Thuringia crisis puts strain on Merkel's coalition





Berlin - By Theresa Muench and Henning Otte - The junior partner in German Chancellor Angela Merkel's national coalition is bristling at the revelation that members of her party voted with the far right in a key vote in the state parliament of Thuringia.

"There are a lot of questions that need answering in order to clarify the relationship of trust," Saskia Esken, co-leader of the centre-left Social Democrats (SPD), told dpa on Friday.



Parties across the political spectrum were in uproar after Thomas Kemmerich of the economically liberal Free Democrats (FDP) was elected premier of the central German state on Wednesday.
It was the first time that the Alternative for Germany (AfD), an anti-immigrant party accused of harbouring Nazi sympathies in its more extremist fringes, had helped to vote a state premier into office, together with lawmakers from the FDP and Merkel's Christian Democrats (CDU).

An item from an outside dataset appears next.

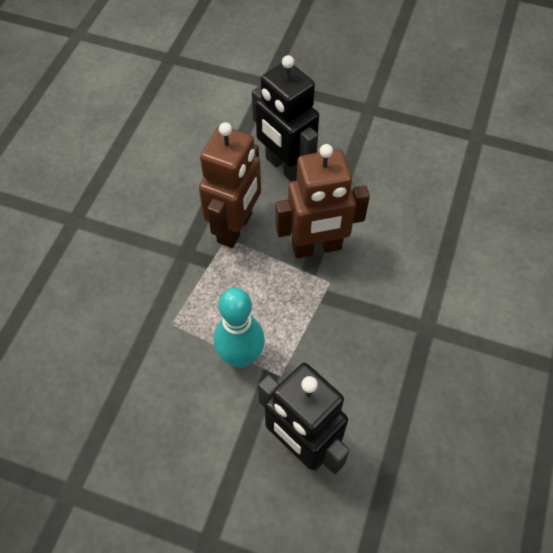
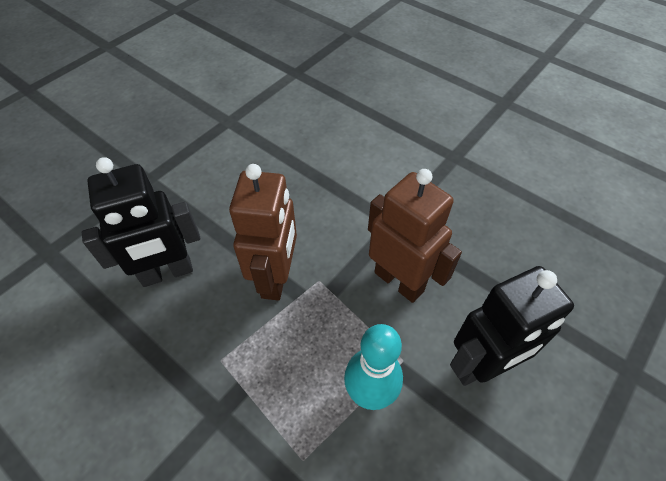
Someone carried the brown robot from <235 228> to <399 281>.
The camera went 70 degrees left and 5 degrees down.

Kemmerich came under immense pressure and announced his resignation within 24 hours of taking office. The FDP is now pushing for fresh elections in the state, which has been without a government since polls in October.

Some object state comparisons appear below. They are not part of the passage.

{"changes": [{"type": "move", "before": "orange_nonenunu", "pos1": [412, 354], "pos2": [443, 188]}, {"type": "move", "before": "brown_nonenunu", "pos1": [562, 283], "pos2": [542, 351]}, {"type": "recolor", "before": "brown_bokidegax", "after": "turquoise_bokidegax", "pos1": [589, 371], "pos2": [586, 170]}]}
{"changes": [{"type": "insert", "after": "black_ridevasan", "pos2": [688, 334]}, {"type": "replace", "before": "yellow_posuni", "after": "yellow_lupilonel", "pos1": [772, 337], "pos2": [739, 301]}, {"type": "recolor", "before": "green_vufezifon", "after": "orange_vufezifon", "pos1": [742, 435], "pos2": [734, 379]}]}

"We don't know at the moment where we stand with the CDU," Esken said, adding that the SPD had called a meeting with its conservative coalition partners for Saturday.
Esken and fellow SPD party leader Norbert Walter-Borjans insisted that they would not use the political upset as an excuse to leave the coalition, which has been beset by infighting for years.
The CDU leadership was set to hold an extraordinary meeting in Berlin on Friday to discuss the fallout from the shock vote.
Merkel said on Thursday it was "unforgivable" that members of her party had voted alongside the AfD.
FDP party leader Christian Lindner, who initially appeared to back Kemmerich and then withdrew his support, is also set to submit himself to a party confidence vote on Friday.
The FDP only just made it over the 5-per-cent hurdle to enter the Thuringia legislature in October.
Bodo Ramelow of the hard-left Die Linke had hoped to be re-elected state premier before the upset. He had lined up a minority government with the Greens and the SPD, whose support collapsed in the October elections.